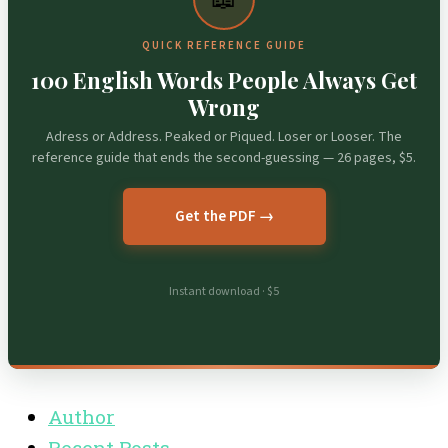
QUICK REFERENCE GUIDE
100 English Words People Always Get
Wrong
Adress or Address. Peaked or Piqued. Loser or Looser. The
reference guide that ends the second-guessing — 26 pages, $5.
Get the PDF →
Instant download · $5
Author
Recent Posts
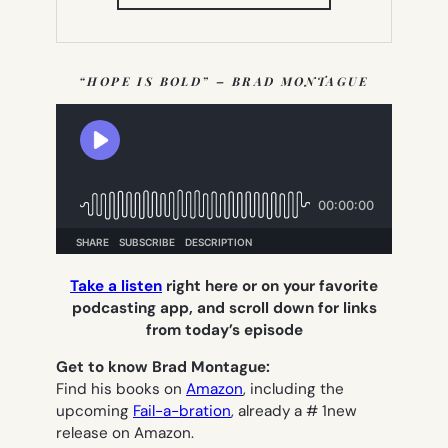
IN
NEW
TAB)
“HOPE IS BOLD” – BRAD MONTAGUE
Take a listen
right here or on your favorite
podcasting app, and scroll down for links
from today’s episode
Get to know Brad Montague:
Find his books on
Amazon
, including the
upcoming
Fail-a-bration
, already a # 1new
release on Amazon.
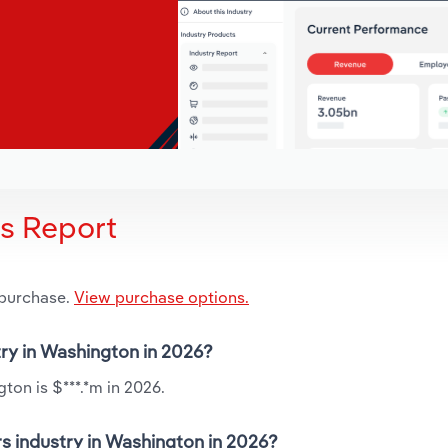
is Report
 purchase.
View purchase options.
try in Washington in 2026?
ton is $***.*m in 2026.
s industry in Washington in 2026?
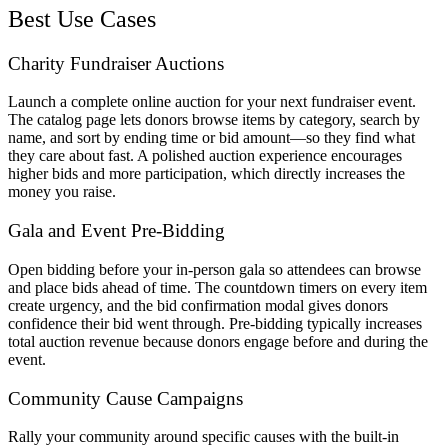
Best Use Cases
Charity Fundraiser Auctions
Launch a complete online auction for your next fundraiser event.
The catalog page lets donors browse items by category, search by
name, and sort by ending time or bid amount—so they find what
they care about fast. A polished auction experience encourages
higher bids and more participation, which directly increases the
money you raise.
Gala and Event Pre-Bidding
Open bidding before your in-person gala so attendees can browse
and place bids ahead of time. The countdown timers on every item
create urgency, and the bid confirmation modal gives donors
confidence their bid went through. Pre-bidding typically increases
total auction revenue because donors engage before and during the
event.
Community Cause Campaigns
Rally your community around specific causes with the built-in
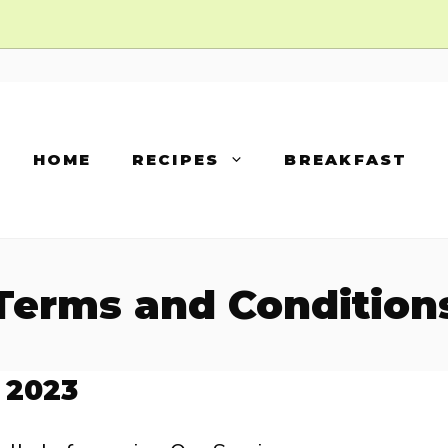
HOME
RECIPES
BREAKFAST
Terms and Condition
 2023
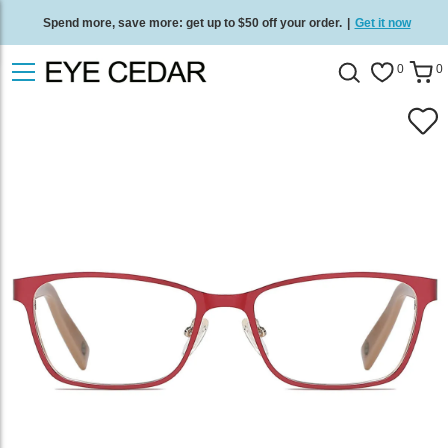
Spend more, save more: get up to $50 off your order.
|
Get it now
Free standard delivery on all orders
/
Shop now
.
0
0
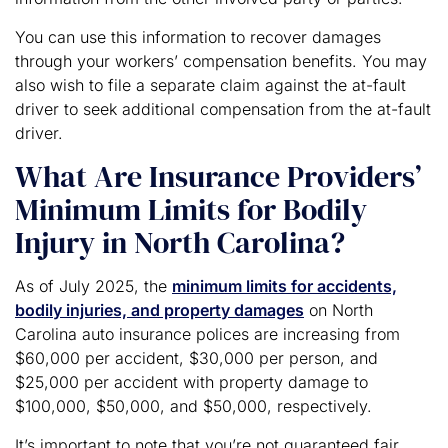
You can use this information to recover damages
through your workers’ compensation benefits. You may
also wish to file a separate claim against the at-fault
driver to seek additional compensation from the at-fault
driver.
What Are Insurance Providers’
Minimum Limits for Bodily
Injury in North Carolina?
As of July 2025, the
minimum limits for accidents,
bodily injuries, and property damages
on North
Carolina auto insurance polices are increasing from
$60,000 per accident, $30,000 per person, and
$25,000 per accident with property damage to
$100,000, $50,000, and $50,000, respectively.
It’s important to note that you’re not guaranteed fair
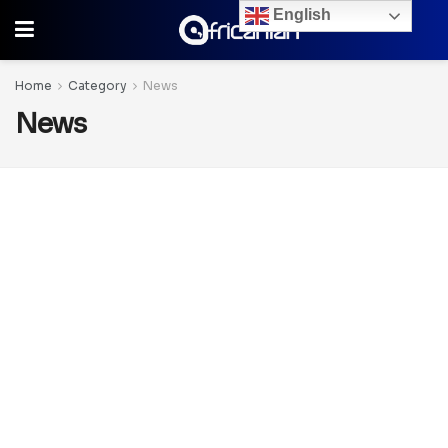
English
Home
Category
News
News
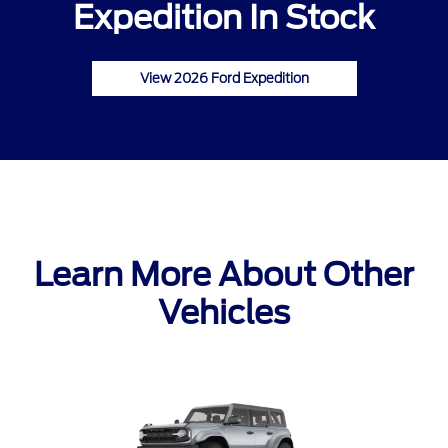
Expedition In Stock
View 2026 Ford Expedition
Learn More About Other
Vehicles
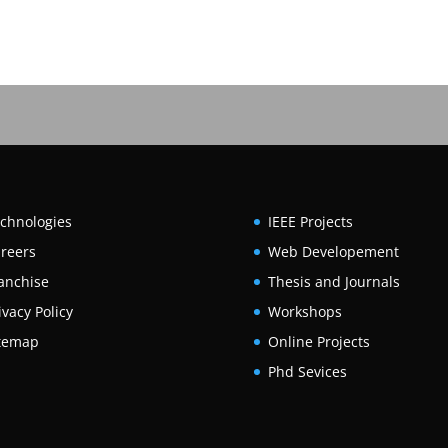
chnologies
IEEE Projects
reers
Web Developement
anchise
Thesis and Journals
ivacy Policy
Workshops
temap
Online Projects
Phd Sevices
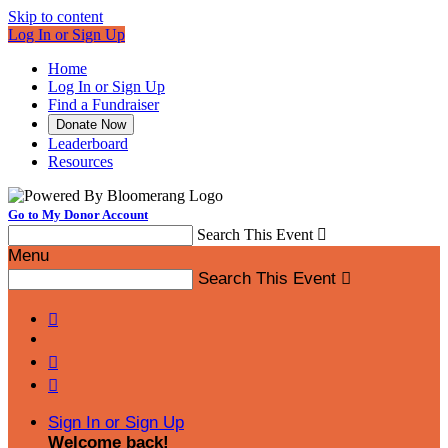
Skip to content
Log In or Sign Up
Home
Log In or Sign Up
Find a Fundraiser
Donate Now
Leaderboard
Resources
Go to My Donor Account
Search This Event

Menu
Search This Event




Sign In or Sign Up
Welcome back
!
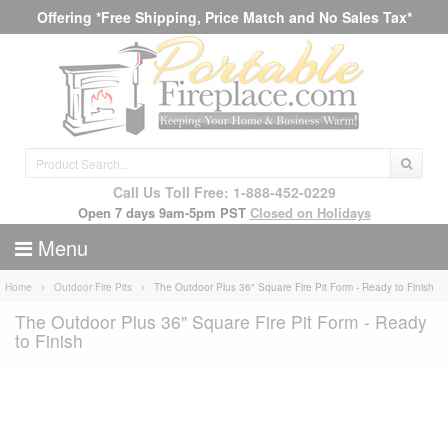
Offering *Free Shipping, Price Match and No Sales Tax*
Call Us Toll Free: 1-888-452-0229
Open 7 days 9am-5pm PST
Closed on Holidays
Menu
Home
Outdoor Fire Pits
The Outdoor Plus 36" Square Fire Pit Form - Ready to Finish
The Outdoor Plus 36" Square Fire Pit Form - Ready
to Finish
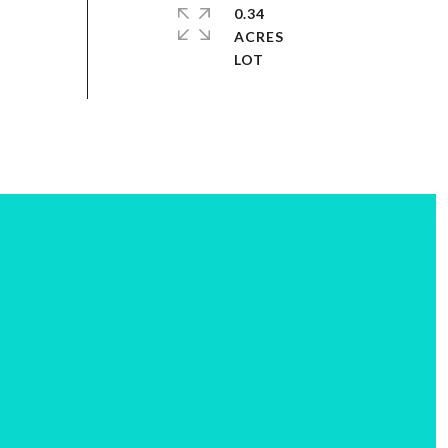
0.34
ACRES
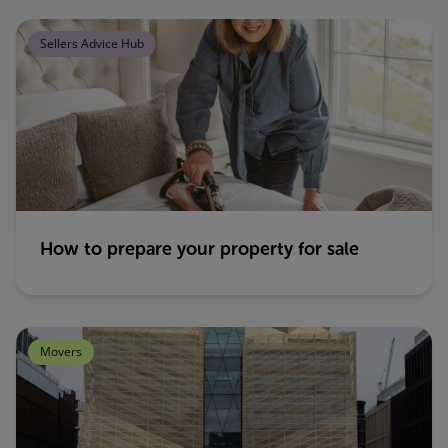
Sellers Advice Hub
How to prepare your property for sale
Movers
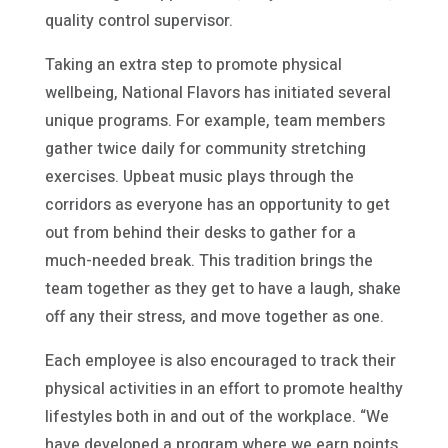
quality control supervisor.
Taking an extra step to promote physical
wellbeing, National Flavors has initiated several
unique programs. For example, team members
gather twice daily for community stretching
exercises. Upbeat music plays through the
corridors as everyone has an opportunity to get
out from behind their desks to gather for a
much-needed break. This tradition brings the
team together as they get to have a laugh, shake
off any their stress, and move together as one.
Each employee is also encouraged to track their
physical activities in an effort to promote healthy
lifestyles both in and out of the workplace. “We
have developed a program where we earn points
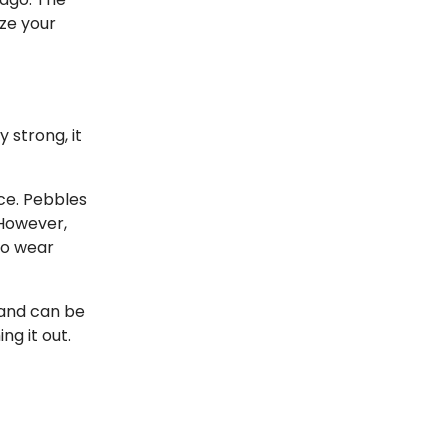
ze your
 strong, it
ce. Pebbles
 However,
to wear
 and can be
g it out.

——————

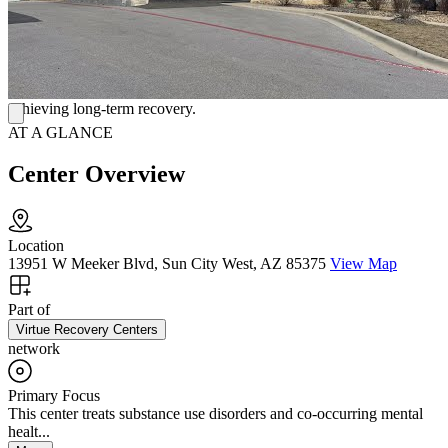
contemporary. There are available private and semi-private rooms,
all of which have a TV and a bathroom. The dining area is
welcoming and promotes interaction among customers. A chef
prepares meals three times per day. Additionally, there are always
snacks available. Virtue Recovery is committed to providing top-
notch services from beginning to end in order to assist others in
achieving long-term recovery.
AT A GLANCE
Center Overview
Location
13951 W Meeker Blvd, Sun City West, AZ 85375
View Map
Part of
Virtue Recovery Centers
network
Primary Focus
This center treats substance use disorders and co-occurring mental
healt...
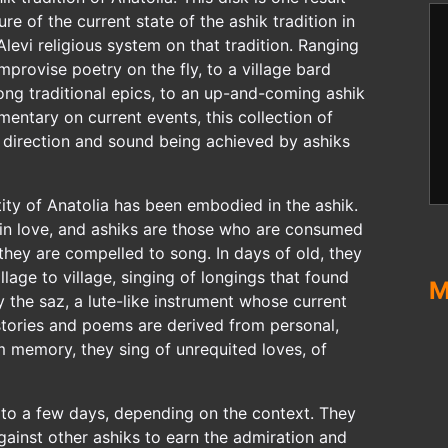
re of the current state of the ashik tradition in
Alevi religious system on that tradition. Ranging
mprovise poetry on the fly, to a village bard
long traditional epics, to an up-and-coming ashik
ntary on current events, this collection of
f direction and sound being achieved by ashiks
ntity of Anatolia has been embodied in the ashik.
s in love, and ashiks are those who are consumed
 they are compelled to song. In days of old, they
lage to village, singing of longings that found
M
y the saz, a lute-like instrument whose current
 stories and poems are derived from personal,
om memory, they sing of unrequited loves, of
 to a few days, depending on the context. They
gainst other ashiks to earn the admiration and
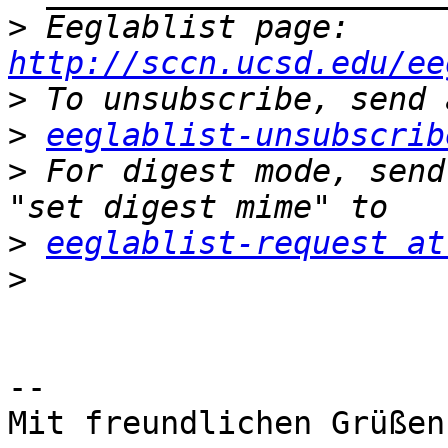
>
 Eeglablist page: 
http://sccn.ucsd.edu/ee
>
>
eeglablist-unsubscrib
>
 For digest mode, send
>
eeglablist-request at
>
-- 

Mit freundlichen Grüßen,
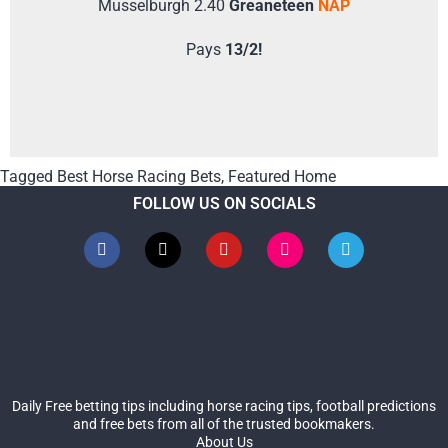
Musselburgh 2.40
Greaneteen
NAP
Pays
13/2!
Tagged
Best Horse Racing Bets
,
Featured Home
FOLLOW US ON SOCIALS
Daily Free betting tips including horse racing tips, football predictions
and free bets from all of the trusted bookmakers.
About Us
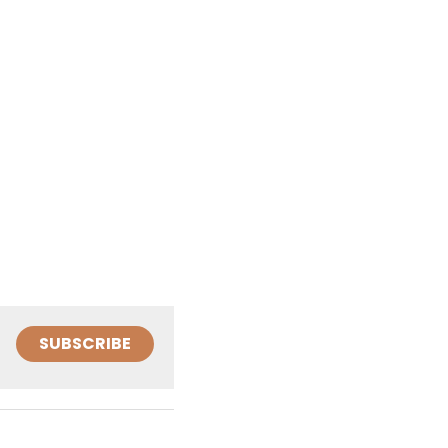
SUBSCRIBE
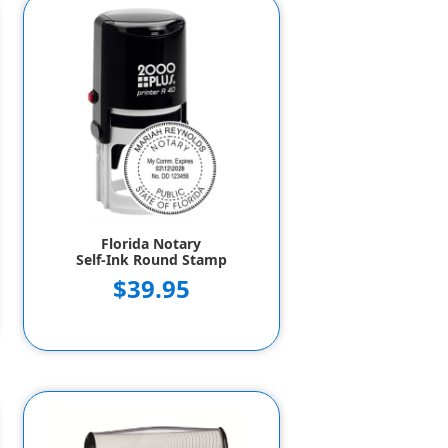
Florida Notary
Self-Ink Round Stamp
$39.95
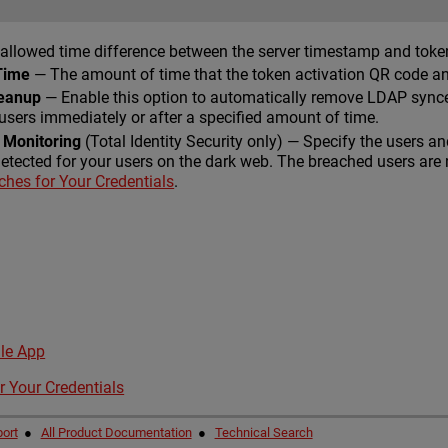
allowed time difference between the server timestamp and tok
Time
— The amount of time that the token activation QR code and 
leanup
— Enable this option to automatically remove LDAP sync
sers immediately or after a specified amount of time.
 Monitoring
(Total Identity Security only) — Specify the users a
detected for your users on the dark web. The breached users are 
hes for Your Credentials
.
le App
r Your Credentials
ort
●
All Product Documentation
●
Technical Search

——————

• _Instructions for the task_
Print every line from the one containing "Sellers Advice Hub" up to and including the one containing "have developed a program where we earn points", reproducing them without changes and leaving out the picture markers.

• _Answer section_
Sellers Advice Hub
How to prepare your property for sale
Movers
quality control supervisor.
Taking an extra step to promote physical
wellbeing, National Flavors has initiated several
unique programs. For example, team members
gather twice daily for community stretching
exercises. Upbeat music plays through the
corridors as everyone has an opportunity to get
out from behind their desks to gather for a
much-needed break. This tradition brings the
team together as they get to have a laugh, shake
off any their stress, and move together as one.
Each employee is also encouraged to track their
physical activities in an effort to promote healthy
lifestyles both in and out of the workplace. “We
have developed a program where we earn points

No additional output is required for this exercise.